For tree level matrix element evaluations, usually also $T \ll T_PDF$ holds, so the computational cost
grows linearly with the number of PDFs.

This naive picture breaks down in practice when a lot of PDFs
are sampled together with a lot of histograms or histogram bins. The total memory necessary
to store all the histogram information grows like $N_{PDF} \cdot N_{\text{bins}} \cdot N_{\text{thr.}}$,
where $N_{PDF}$ is the number of PDF members, $N_{\text{bins}}$ the number of histogram bins
summed over all histograms and $N_{\text{thr.}}$ is the number of OMP threads. The factor $N_{\text{thr.}}$
enters since we have thread-local storage to avoid OMP locks.
The values are stored in double precision, so the total memory used is
$N_{PDF} \cdot N_{\text{bins}} \cdot N_{\text{thr.}} \cdot 8 \text{ bytes}$.

 Assuming for example, 300 PDF members,
10 histograms with each 20 bins and 12 threads, this sums up to {720}{kb} of memory. For the
virtual corrections and LO pieces, one has to update this amount of memory once for each call.
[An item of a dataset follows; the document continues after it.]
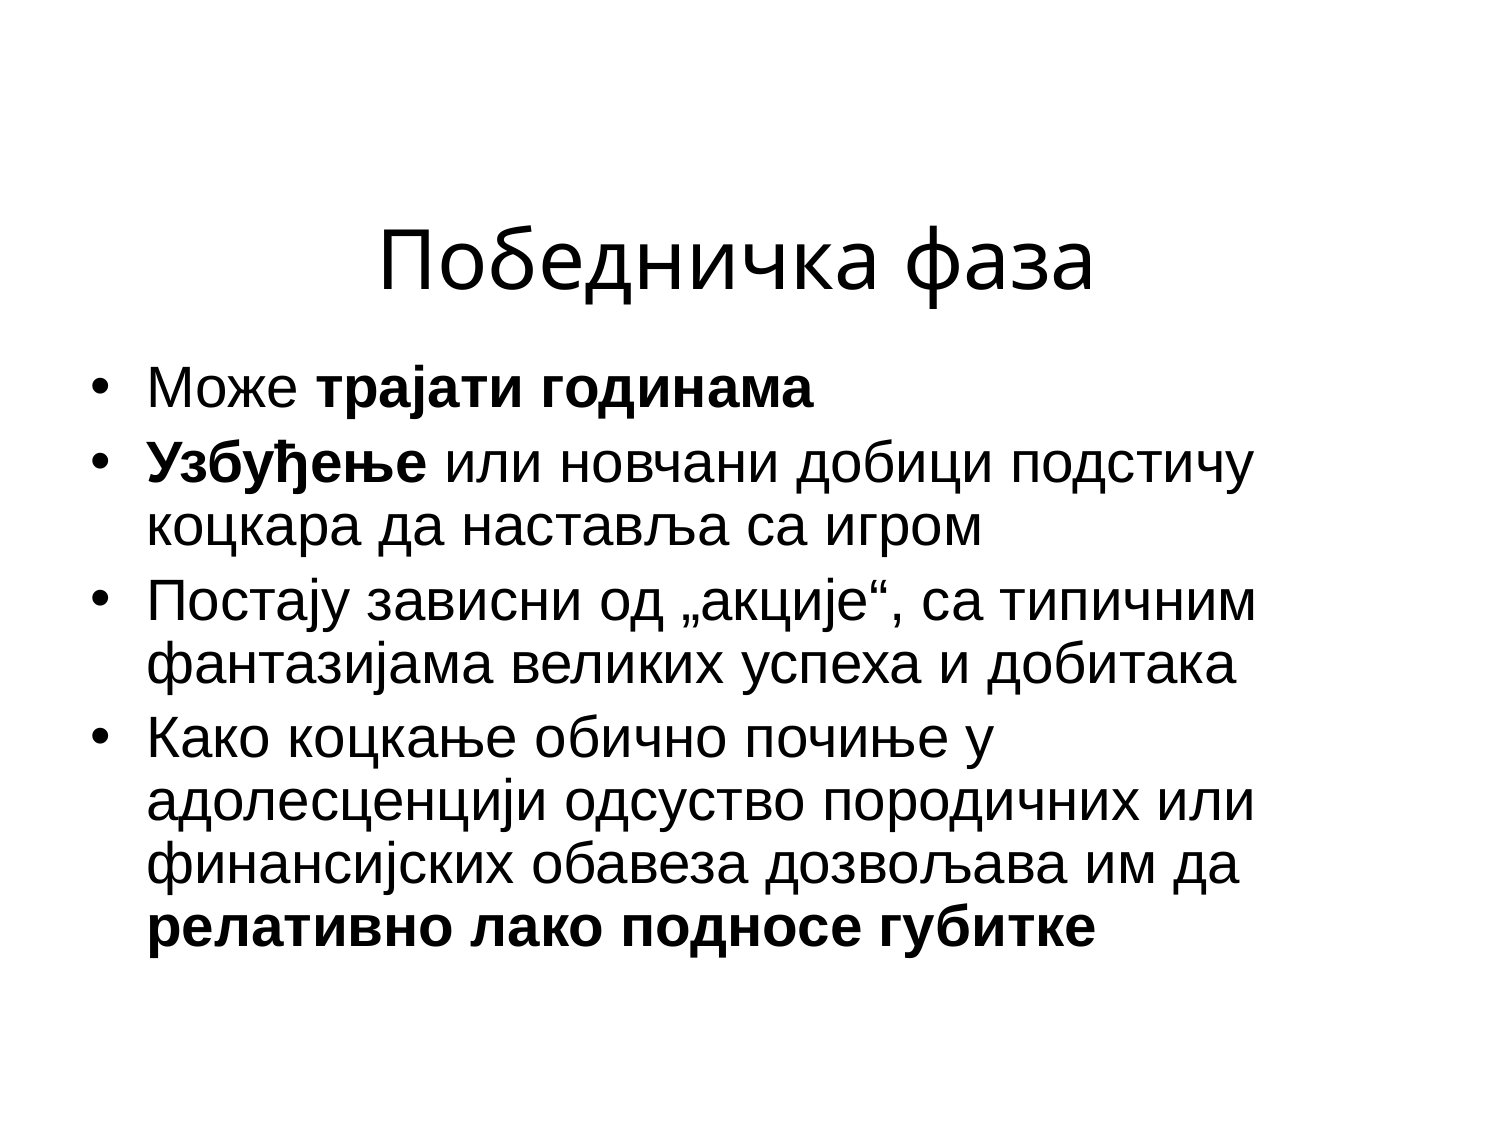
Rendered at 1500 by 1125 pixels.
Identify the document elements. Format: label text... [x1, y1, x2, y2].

list Може трајати годинама Узбуђење или новчани добици подстичу коцкара да наставља са игром Постају зависни од „акције“, са типичним фантазијама великих успеха и добитака Како коцкање обично почиње у адолесценцији одсуство породичних или финансијских обавеза дозвољава им да релативно лако подносе губитке [74, 349, 1426, 1001]
title Победничка фаза [62, 162, 1413, 351]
For the real
emission matrix elements one has to accumulate all dipole contributions, so this number additionally scales
with the number of dipole contributions. All the histogram updates are usually fully vectorized for modern 
superscalar processors with SSE and/or AVX extensions. But if this used memory is too large and does not easily fit 
into the 
CPU core caches anymore, a transfer to and from DRAM happens, which now is the limiting factor and significantly slows
down the computation. Because for that reason, one should work with a minimal number of necessary histograms when 
working
with a lot of PDF members. This is especially important for cluster setups that are not optimized towards
memory bound applications, non-NUMA systems. For example in our cluster we have relatively old AMD Opteron quad-socket 
eight-core nodes with little CPU cache, and with above numbers we are already limited in wall-time improvements with 
using $\sim16$ cores. Then reducing 
the number of histograms will \emph{significantly} improve the performance. In principle one can reduce the histogram 
precision to single precision and cut memory transfer and storage in half, while doubling the computational speed. This 
might lead to problems with accumulated rounding errors though, and we have not investigated this further, since in
practice one can sufficiently limit the number of histograms or PDF sets.